Alice Faye – Citizen's Theatre, Glasgow – Celtic Connections 2026 (review) - SNACK: Music, film, arts and culture magazine for Scotland

    Alice Faye – Citizen’s Theatre, Glasgow – Celtic Connections 2026 (review)

    Alice Faye takes to the stage of a refurbished Victorian music hall to a tune from a musical about a kind-hearted cabaret dancer, sits at a grand piano and sings about a Rita Hayworth1 movie. She is clearly going for something – an aesthetic of dilapidated grandeur and shaky moral virtue, and an underlying sadness that hiding behind beauty is still hiding after all. 

    She’s thought about this. She’s thought about everything, it seems – the band in greasepaint looking like weimar cabaret, or Fred Schneider, or Dean Stockton in Blue Velvet2 – her sisters on stage adding a weight to songs named after them, the lyric sheets on the seats of the audience.  This is an artist who knows what she wants to achieve.

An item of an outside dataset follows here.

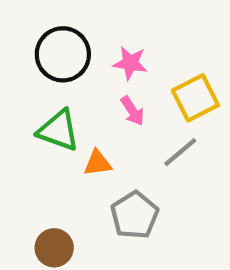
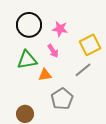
pink arrow: (132, 111) -> (53, 51), moved
green triangle: (58, 130) -> (27, 60), turned -30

    Alice Faye – Celtic Connections 2026 – Photo credit Jean Yuzheng Zhang

    She is also an artist very much in a world of her own. While there are clear touchstones here – Paul Willams3, Maria Muldar, pre-swordfishtrombones Tom Waits4, and yes, Carly Simon – she’s not aping any of them, but she seems to have an ability to be able execute a vision without being influenced by expectation.

    And also, of course, very skilled. She moves between piano, guitar and ukulele5; between solo speculation and full band celebration, between country and jazz and Laurel Canyon. There’s a vocal range from an alto vibrato to a fluttery falsetto that can give guttural smut and angelic naivete, and a lovely knowledge of how and when to deploy a well placed swearyword. A good dose of self-awareness too, laughing at a younger self that anticipates heartbreak over romance, of the joy of a good old wallow.

    She closes with ‘Silly Little Fool’ – a song with a glorious growl of self knowledge about it – and rattles through ‘Reject’ as an encore with a nod and a wink to the conventions of the will-they-won’t-they of the whole thing.

    Alice Faye

    Main Photo Credit: Jean Yuzheng Zhang

    1. Listen, I’ve always hated when journalists get all overly referential because it implies this like, shared language that many people don’t have and then it’s like do you feel bad about that or whatever so I try to avoid it but in this case it’s so explicit that I couldn’t not. Also I’ve been re-reading a bunch of David Foster Wallace* that I loved in my 20s recently which might explain something vis-a-vis the general pretentiousness of this and also like my need to qualify everything with a like hundred word footnote.

    2. Alice herself has the energy of Shelly Duvall in Popeye or Mia Goth in Pearl+ but I don’t actually think that’s intentional, just kind of how she is? It does add a certain friction to her nervous humility though.

    *I am aware DFW is now shorthand for ‘sad gen-x boy who thinks his mental illness is interesting’ but that is also kind of my whole bit so, aye. Also he was good, he really was. Don’t let dickheads stop you from enjoying good things, I guess

    +ah damn, footnoting footnotes and all that but isn’t it interesting that that’s just a kind of person? Like we all think we’re these unique butterfly prints or whatever but there’s actually maybe fifty types of guy?


    3. I feel like I reference Paul Williams a lot and am never sure if people know who I’m on about but he is/was a great songwriter of that ‘kick-the-wheels’ school that doesn’t really exist anymore but also I just associate with the Muppets now, not that that’s like a pejorative or anything.

    4. Not to wish time away or take away from what they’re doing now but I got excited about what post-swordfishtrombones Alice might be. Like you know those Joni albums where she got bored being a pop star and started listening to Mingus?

    5. The uke gets a bad name –mainly due to a slew of terrible ironic covers in the mid 00s – but can be a very beautiful thing when used sparingly. I blame Glee.